А  Б  В  Г  Д  Е  Ж  З  И  Й  К  Л  М  Н  О  П  Р  С  Т  У  Ф  Х  Ц  Ч  Ш  Щ  Э  Ю  Я  

 


Ответа не последовало, напарник стоял напротив меня и безразлично улыбался.
– Что же нам все-таки нужно делать? – снова спросил я.
Но и этот вопрос повис в воздухе. Тогда я начал рассуждать вслух, пытаясь нащупать смысл ситуации:
– Целый день мы следим за дорогой. Теперь нам сообщают, что группа переходит на чрезвычайное положение, но дальнейших указаний не дают. И потом, как понимать слова, что может случиться любой поворот событий? Интересно, что же все-таки происходит в стране?
Мой напарник наконец ожил.
– Мне тоже очень хотелось бы это знать. Что происходит в Москве, напичканной военной техникой? – он смотрел мне в глаза. – У меня, кажется, есть предположение, но оно пугает. Ты сам как думаешь?
– Не знаю, – я был не рад, что затеял этот разговор. – Я ничего не знаю.
– А мне вот сдается, что ты не хочешь ничего знать.
К чему был этот упрек, я так и не понял. Я отошел в сторону и, не глядя на напарника, произнес:
– Возможно, ты и прав. Разве я обязан об этом думать? Это не входит в мою компетенцию. Я должен лишь исполнять приказы начальства.
– Ну так и исполняй, чего ты ко мне прицепился? – Терехин махнул рукой и направился к своему месту наблюдения.

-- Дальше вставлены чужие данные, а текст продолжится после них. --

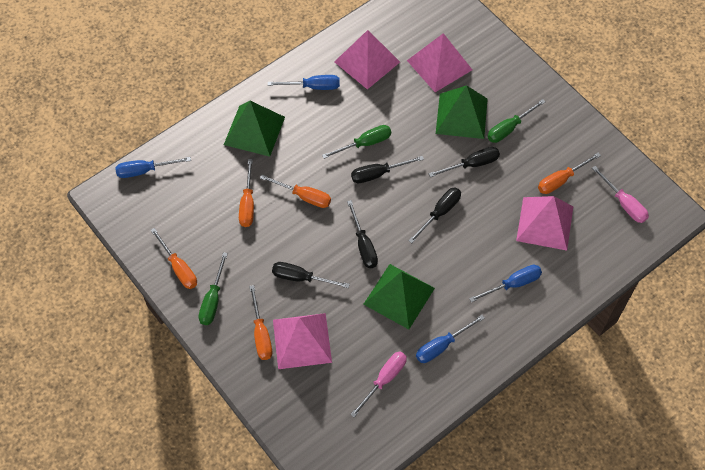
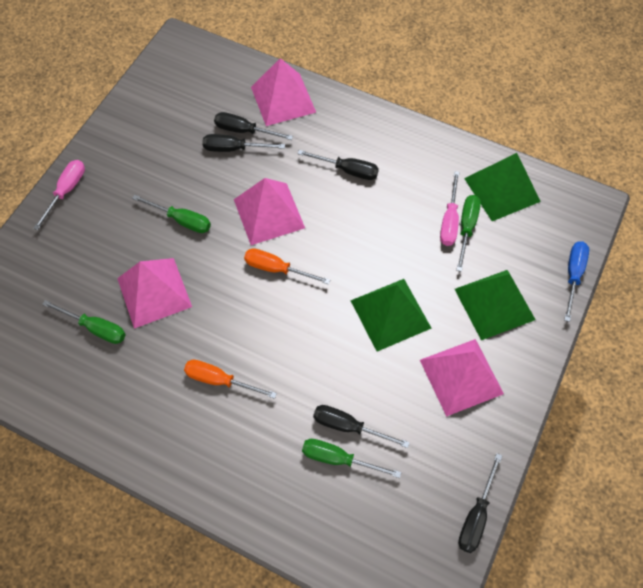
blue screwdriver: 4 -> 1
green screwdriver: 3 -> 4
orange screwdriver: 5 -> 2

Я смотрел ему вслед и чувствовал, что мое терпение на грани срыва. В этот момент я очень хотел знать, что происходит со мной, с моим напарником, с шефом, который упорно не желает разъяснить ситуации и давать конкретные распоряжения. Но самое обидное было в том, что я подсознательно осознавал: Леша Терехин прав, нельзя так обращаться с высококлассными специалистами, какими были мы и все ребята из нашей группы. Немного постояв, я направился к напарнику.

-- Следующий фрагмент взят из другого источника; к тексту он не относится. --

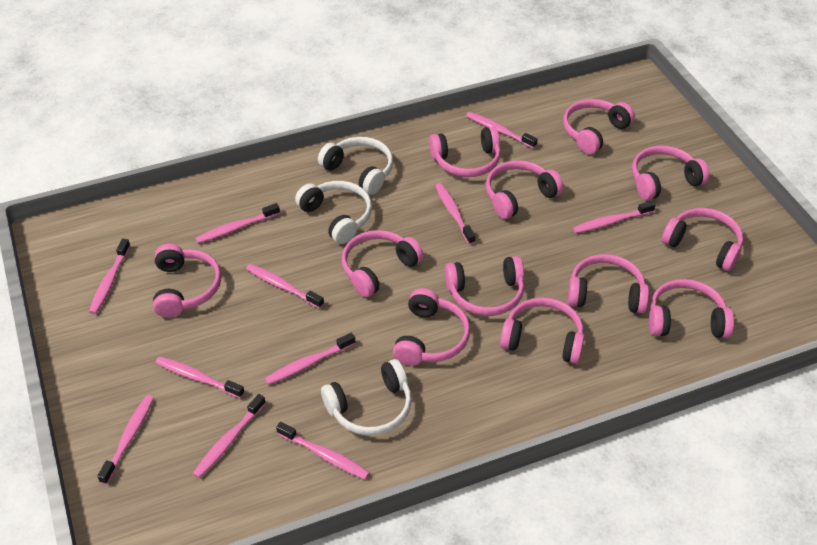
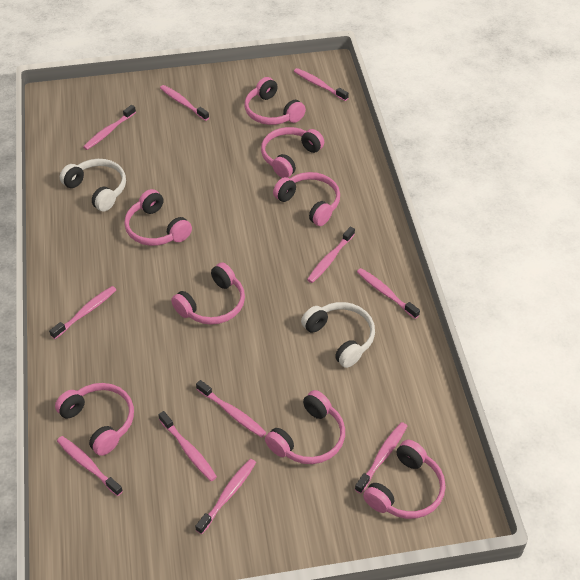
pink headphones: 12 -> 8
white headphones: 3 -> 2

– Жаль, что нельзя закурить, – произнес он, когда я подошел.
– Мы все устали, Леша, и нам чертовски хочется отдохнуть, – глядя в глаза Терехину, сказал я.
– Да, – кивнул он.
Я присел на траву рядом с ним.
– Первый, ответьте «Витязю», – раздался голос Никицкого из переговорного устройства.
– Ответь ты, – предложил я Терехину, надеясь, что это как-то расшевелит его. Он взял у меня рацию.
– Первый на связи.
– Слушайте уточнение приказа, – голос у шефа был подавленным. – В стране вводится чрезвычайное положение. Алмаз в оправе, «Рубину» пока еще не нашли достойного обрамления. Дальнейшие действия предпринимаются только по согласованию и распоряжению Ноль Первого.

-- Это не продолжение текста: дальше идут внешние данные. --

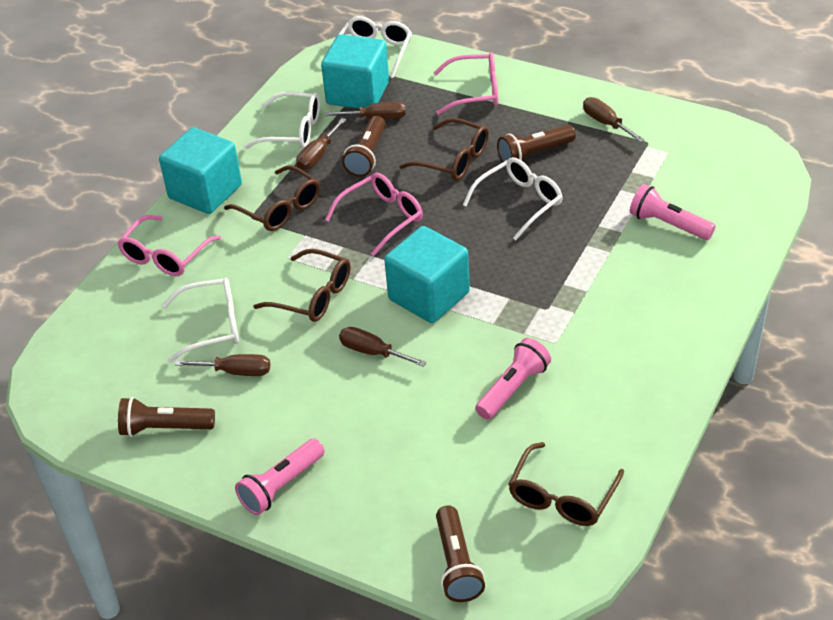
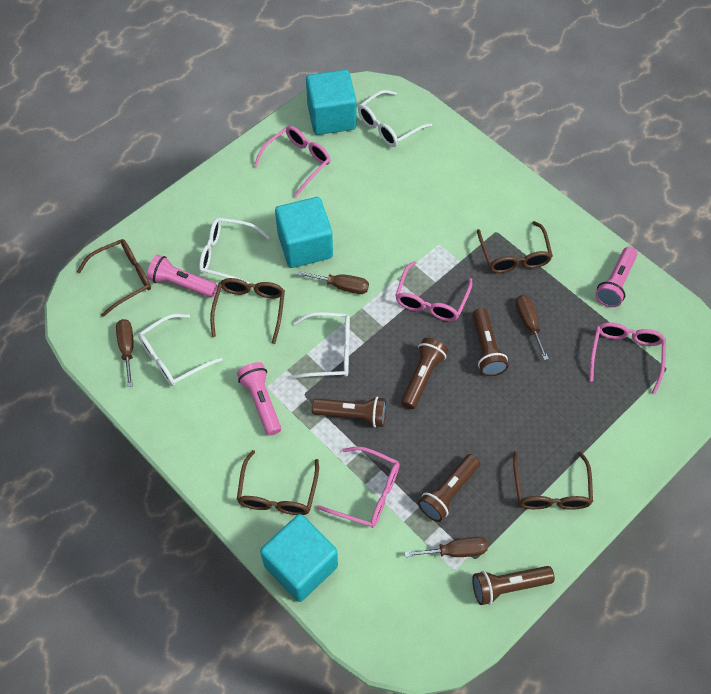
brown flashlight: 4 -> 5
brown glasses: 4 -> 5
brown screwdriver: 5 -> 4
pink glasses: 3 -> 4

Сообщение прозвучало, как гром среди ясного неба. Конечно, мы ожидали услышать что-то ошеломляющее, но чтоб такое… Мне показалось, что зрачки Терехина расширились до предела, в них застыл ужас. Наверное, я тоже выглядел не лучшим образом, так как внутри у меня все оборвалось, а в голове была сплошная сумятица.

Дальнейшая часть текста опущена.